**Brief A**
Name every statistic that appears in the Total Adjusted Yards per Play formula in the football metrics text.
**Brief B**
According to the football metrics text, what value in yards does the cited analysis assign to a touchdown?
**Brief C**
Write the next part of the football metrics text, picking up after its final sentence.

**Text shown**
== Segment start ==
The holy grail for every sports analytics community is a single player metric for value. The baseball SABR community has wins above replacement, basketball has plus-minus, and hockey has combinations of both. Football has... yards per play?
Defining Player Quality
"Quality" or value" on a football field is notoriously difficult to quantify, and even more difficult to assign to individual players. Topher Doll (@Topher_Doll) tracks the predictive accuracy of different metrics for the NFL, and one of the best efficiency metrics for predicting future games (and thus, a true sign of quality or skill) is Total Adjusted Yards per Play (TAY/P). One of the best things about TAY/P is its relative ease of calculation:
TAY/P = ([Yards] + 9*F[First Downs] + 11*[Touchdowns] - 45*[Interceptions]) ÷ [Total Plays]
Total Adjusted Yards per Play is meant for analyzing quarterback play, but it's doesn't require any conversion (other than removing interceptions) to apply to running backs and receivers. Analysis done at The GridFe and Football Perspective have determined that the "value" of first downs is worth the equivalent of nine yards, and the value of a touchdown is worth twenty yards (touchdowns are also counted at first downs in stat sheets, which is why the equation uses a coefficient of 11 for touchdowns).
== Segment end ==
**Dataset entries**
== Segment start ==
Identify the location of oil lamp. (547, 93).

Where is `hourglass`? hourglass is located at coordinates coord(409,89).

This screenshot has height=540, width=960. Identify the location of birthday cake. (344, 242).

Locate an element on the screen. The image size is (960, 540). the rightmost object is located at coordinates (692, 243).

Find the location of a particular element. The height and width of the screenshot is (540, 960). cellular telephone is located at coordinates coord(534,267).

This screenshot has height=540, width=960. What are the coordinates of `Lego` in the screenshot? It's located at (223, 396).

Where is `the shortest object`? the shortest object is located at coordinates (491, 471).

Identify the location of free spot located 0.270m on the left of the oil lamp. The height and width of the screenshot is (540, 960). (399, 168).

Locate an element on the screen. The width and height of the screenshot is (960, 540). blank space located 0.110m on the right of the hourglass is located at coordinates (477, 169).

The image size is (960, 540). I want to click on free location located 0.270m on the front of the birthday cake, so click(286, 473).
== Segment end ==
**Task response A**
Yards, First Downs, Touchdowns, Interceptions, Total Plays

**Task response B**
Twenty yards.

**Task response C**
One problem with using TAY/P to analyze players in the NCAA is that first downs aren't tracked for individual players, only for teams. To work around this issue, I made the assumption that a players rate of first downs is proportional to their share of a teams' total plays and yards. To help explain this, here's an example:
The University of Okoboji has 40 non-touchdown rushing first downs on the season. As a team, Okoboji has rushed for 2,000 yards on 400 attempts. The leading rusher for Okoboji had 1,200 yards on 200 attempts, so he had 60% of the team's yards, and 50% of the team's attempts. The average of his ratio of plays and yards is 55%, so he earned 0.55 x 40 = 22 non-touchdown first downs. Add in his individual touchdowns, and we should have a reasonable estimate for his total number of first downs, and can calculate his TAY/P.
Setting a Replacement Level
Now that we know a player's TAY/P, the next step is calculating his value above replacement. For baseball, replacement level is a fairly concrete, non-abstract distinction--it's the average level of performance for a player freely available on the open market, basically an average high Triple-A player, or about the 40th-best player at any given position (32 teams, plus bench players). For college football, though, there is no open market, and the talent disparity between the best and worst teams is much larger than in any professional league (especially in Division III), so any definition of replacement level is going to be necessarily arbitrary.
With about 250 teams playing Division III, a "replacement level" player at any position should be about the 250th-best player at that position. Because the talent disparity in DIII is so large, there should be a decent number of starters at lower-tier schools that perform below replacement level. I am drawing all of my statistics from the NCAA Stats site, which only lists the Top 200 players for any given statistic (such as rushing, passing, or receiving yards per game), so it's impossible for the "best" 250 players in TAY/P to be in my sample. It's also unlikely that all of the 200 running backs, receivers, or quarterbacks in yards/game would perform above replacement level, but a decent majority (say, 150 of 200?) should be above replacement level. A decent proxy to achieve this result is to set the replacement level of efficiency at 1/2 a standard deviation below average.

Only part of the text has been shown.